EXERCISE REQUIREMENTS: Would you retype the entries from the first line to the line bearing "neck: (185, 250)", both included, leaving out every picture?

Bounding boxes with keypoints:
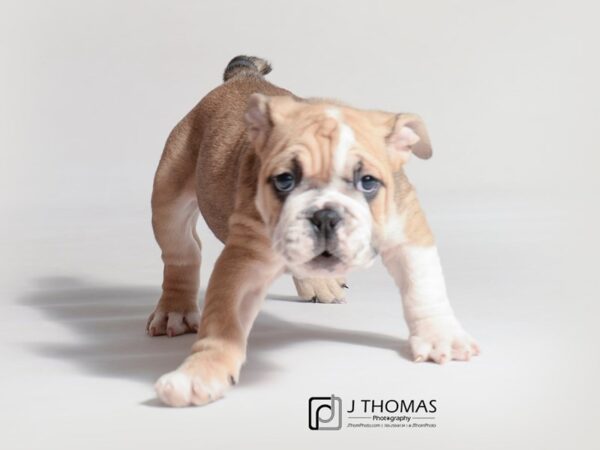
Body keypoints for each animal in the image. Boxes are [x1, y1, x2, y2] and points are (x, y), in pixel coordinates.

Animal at [149, 54, 478, 406]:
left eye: (368, 182)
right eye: (285, 180)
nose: (325, 215)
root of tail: (240, 77)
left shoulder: (408, 229)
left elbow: (423, 286)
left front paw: (441, 337)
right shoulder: (245, 258)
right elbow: (223, 320)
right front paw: (200, 372)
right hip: (169, 194)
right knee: (182, 253)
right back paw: (175, 311)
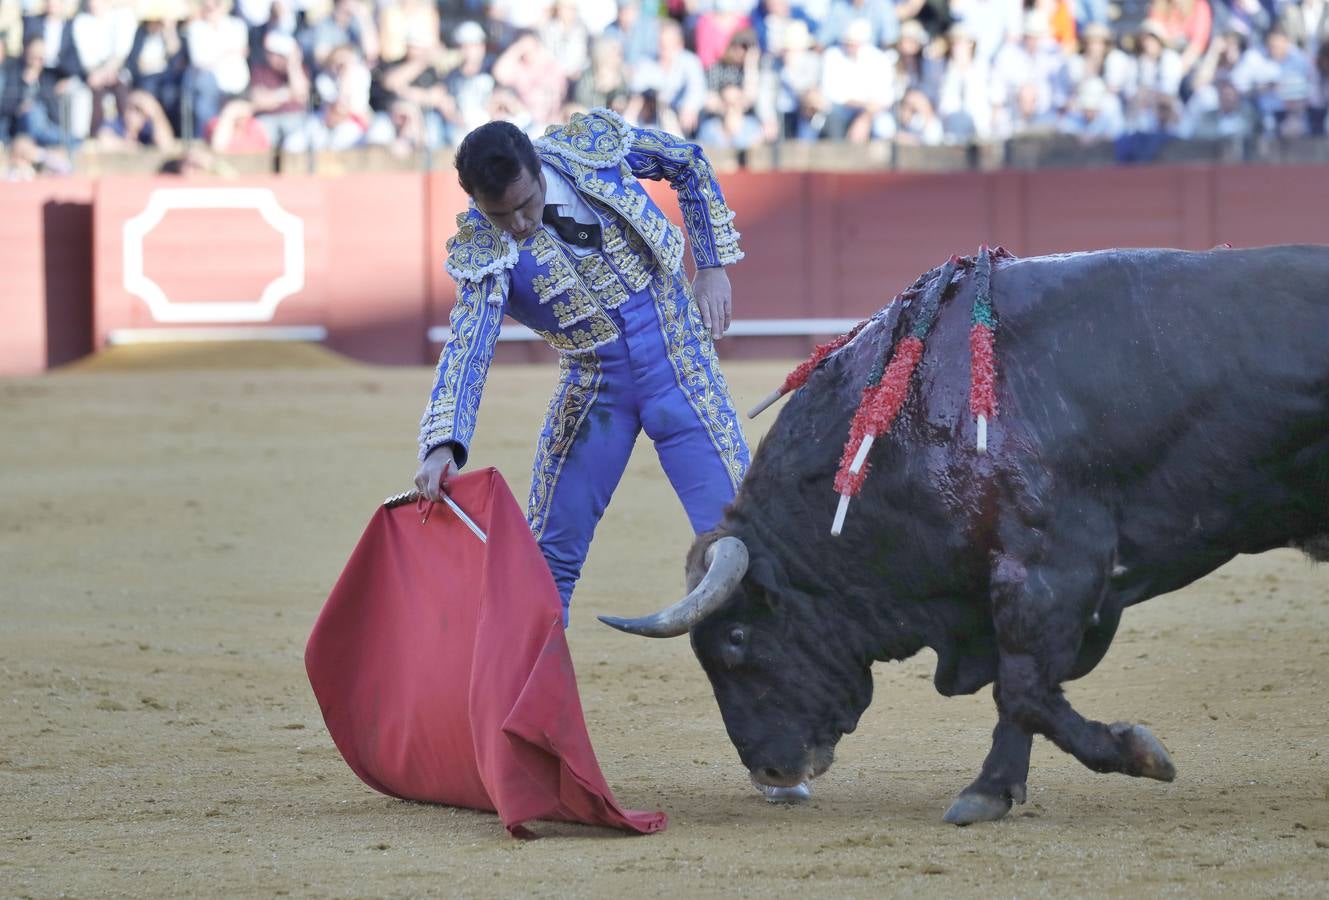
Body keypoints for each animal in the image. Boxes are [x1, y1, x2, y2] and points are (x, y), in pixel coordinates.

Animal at [600, 244, 1329, 818]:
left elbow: (1024, 688)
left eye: (737, 640)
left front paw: (1137, 754)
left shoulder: (1049, 569)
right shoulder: (1016, 584)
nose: (770, 770)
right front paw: (991, 791)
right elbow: (1020, 689)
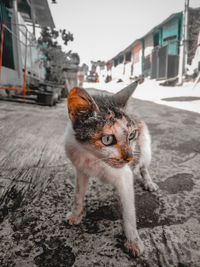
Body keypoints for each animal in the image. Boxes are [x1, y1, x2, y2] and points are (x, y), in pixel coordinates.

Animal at [65, 82, 159, 258]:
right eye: (107, 139)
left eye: (131, 135)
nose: (129, 158)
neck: (93, 157)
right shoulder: (80, 168)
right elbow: (78, 195)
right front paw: (75, 214)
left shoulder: (125, 176)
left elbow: (129, 211)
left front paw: (133, 241)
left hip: (145, 148)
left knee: (143, 166)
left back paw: (148, 182)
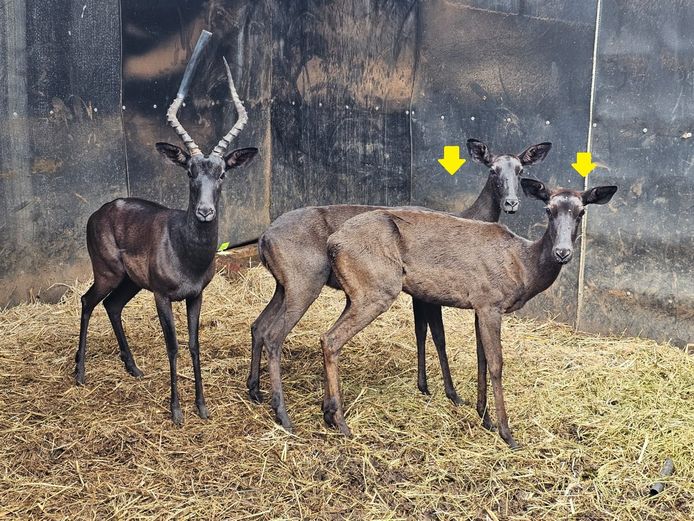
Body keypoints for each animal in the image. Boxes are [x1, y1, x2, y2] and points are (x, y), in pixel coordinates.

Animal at [74, 53, 258, 425]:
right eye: (189, 171)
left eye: (222, 173)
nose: (205, 211)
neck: (185, 250)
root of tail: (100, 211)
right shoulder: (162, 297)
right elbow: (172, 347)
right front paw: (176, 411)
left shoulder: (196, 296)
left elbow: (193, 344)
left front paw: (202, 407)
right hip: (108, 274)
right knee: (87, 301)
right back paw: (80, 372)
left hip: (130, 282)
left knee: (112, 306)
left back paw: (133, 368)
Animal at [249, 140, 552, 430]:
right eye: (493, 170)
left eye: (520, 170)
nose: (511, 203)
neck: (468, 217)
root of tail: (263, 239)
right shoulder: (429, 295)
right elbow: (437, 336)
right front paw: (451, 394)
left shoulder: (421, 294)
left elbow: (423, 333)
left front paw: (427, 387)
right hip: (305, 282)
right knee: (276, 335)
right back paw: (285, 415)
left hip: (283, 287)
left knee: (259, 326)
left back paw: (255, 391)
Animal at [321, 179, 617, 447]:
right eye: (548, 209)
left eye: (581, 211)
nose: (562, 252)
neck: (524, 267)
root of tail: (333, 243)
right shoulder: (490, 302)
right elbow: (496, 363)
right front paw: (506, 433)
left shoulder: (479, 305)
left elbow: (481, 358)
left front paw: (484, 417)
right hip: (377, 288)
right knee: (332, 339)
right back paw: (342, 423)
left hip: (356, 292)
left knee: (325, 336)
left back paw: (327, 412)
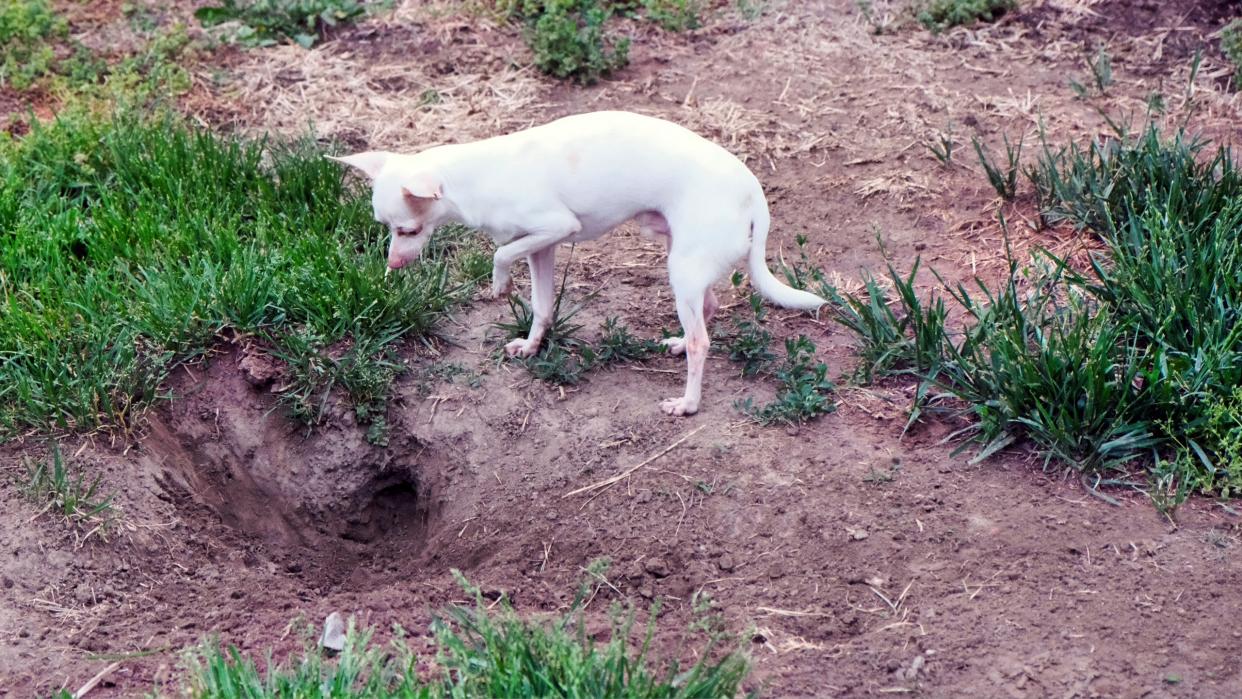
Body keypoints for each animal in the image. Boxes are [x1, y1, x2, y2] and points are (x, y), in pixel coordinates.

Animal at [335, 109, 829, 414]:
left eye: (407, 231)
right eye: (386, 228)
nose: (393, 266)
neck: (474, 177)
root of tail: (754, 191)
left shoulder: (555, 228)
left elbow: (499, 252)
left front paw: (498, 284)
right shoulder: (541, 247)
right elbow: (541, 306)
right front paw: (531, 346)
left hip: (683, 269)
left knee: (701, 342)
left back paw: (687, 403)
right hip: (684, 263)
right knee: (708, 311)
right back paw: (674, 343)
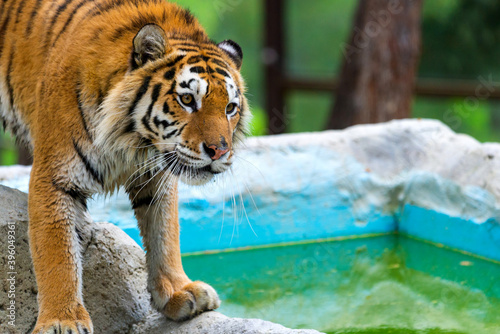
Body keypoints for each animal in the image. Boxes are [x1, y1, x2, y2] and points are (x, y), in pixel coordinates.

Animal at [0, 0, 250, 332]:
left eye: (230, 108)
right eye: (187, 100)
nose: (219, 151)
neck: (135, 142)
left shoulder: (158, 177)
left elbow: (165, 232)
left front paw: (178, 292)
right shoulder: (54, 178)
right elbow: (57, 254)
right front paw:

RESULT FOR THIS TASK:
Body keypoints for each animal in the image. Boxes are [x1, y1, x2, y2] and points are (x, y), in pixel coordinates.

Animal at [149, 54, 478, 406]:
left eye: (368, 182)
right eye: (285, 180)
nose: (325, 215)
root of tail: (240, 77)
left shoulder: (408, 229)
left elbow: (423, 286)
left front paw: (441, 337)
right shoulder: (245, 258)
right elbow: (223, 320)
right front paw: (200, 372)
right hip: (169, 194)
right knee: (182, 253)
right back paw: (175, 311)
Body keypoints for each animal in the image. Boxes are [x1, y1, x2, y2] and points are (x, y), in pixel coordinates.

Animal at [600, 244, 1329, 818]:
left elbow: (1024, 688)
left eye: (737, 640)
left front paw: (1137, 754)
left shoulder: (1049, 569)
right shoulder: (1016, 584)
nose: (770, 770)
right front paw: (991, 791)
right elbow: (1020, 689)
Body keypoints for each animal in the image. Boxes are [x1, y1, x2, y2] and points are (x, y), in pixel coordinates.

Animal at [65, 82, 159, 258]:
right eye: (107, 139)
left eye: (131, 135)
nose: (129, 158)
neck: (93, 157)
right shoulder: (80, 168)
right elbow: (78, 195)
right front paw: (75, 214)
left shoulder: (125, 176)
left elbow: (129, 211)
left front paw: (133, 241)
left hip: (145, 148)
left knee: (143, 166)
left back paw: (148, 182)
Body keypoints for each animal in the image. Boxes are [x1, y1, x2, y2] and points are (x, y), in pixel coordinates.

Animal at [74, 53, 258, 425]:
right eye: (189, 171)
left eye: (222, 173)
nose: (205, 211)
neck: (185, 250)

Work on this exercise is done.